How Does Shy Bladder Syndrome Affect Men?

Paruesis and MenParuresis (also called “shy bladder syndrome”) is not an anxiety disorder that most people are familiar with. While many have heard of generalized anxiety disorder (GAD) or Obsessive-Compulsive Disorder (OCD), shy bladder syndrome is not often spoken about.

For some people, embarrassment may be a factor. If most people don’t know what paruresis is, they may be unlikely to understand or sympathize with a sufferer. It can be difficult for a person with paruresis to explain why they have “an inability to urinate in front of others” (a description of the disorder from a  study by John Michael Malouff and Richard I. Lanyon (“Avoidant Paruresis: An Exploratory Study”).

A number of anxiety disorders are said to be more common in women than in men. Nonetheless, it is important for researchers to learn about how anxiety affects men and to try to find new ways to relieve it. Men and women have their own unique characteristics that can mean differences in how they describe their symptoms and how they cope with them.

The study cited above specifically focuses on avoidant paruresis, which is simply paruresis that leads one to avoid certain situations out of fear of situations that can lead to paruresis. The researchers examined the traits of the men who had the disorder and also compared them to men who did not have it.
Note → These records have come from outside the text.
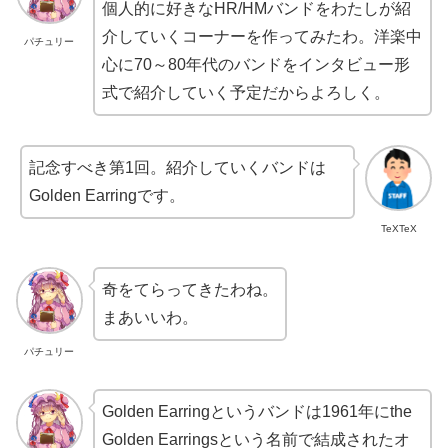
個人的に好きなHR/HMバンドをわたしが紹
介していくコーナーを作ってみたわ。洋楽中
パチュリー
心に70～80年代のバンドをインタビュー形
式で紹介していく予定だからよろしく。
記念すべき第1回。紹介していくバンドは
Golden Earringです。
TeXTeX
奇をてらってきたわね。
まあいいわ。
パチュリー
Golden Earringというバンドは1961年にthe
Golden Earringsという名前で結成されたオ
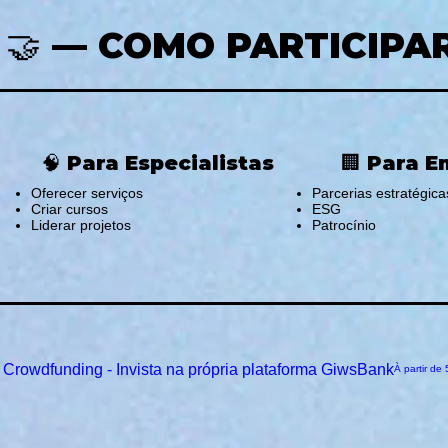
🤝 — COMO PARTICIPA
🧠 Para Especialistas
🏢 Para 
Oferecer serviços
Parcerias estratégica
Criar cursos
ESG
Liderar projetos
Patrocínio
Crowdfunding - Invista na própria plataforma GiwsBank
Prix promot
À partir de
The study involved a large group of men (around 400). Most of the men were college students. A number of the men who had avoidant paruresis were found to have several key traits in common including interpersonal anxiety and performance anxiety. The men who had avoidant paruresis were not found to differ from the other men in “sex-related items, introversion, or childhood family size.”

The researchers believe that their study reveals paruresis to be rather more common than most might expect. They also hope their findings will encourage mental health professionals to find more effective treatments for different forms of anxiety. Since the men who had avoidant paruresis seemed likely to struggle with other anxiety issues, people who have the disorder may indeed benefit from research related to the alleviation of various forms of anxiety.

Final Thoughts

If you know someone who has shy bladder syndrome — or any other anxiety disorder –, one of the best things you can do is to be supportive and get educated. Make sure that person in your life knows you are willing to listen and help, and try to learn what you can about his or her condition and share important information.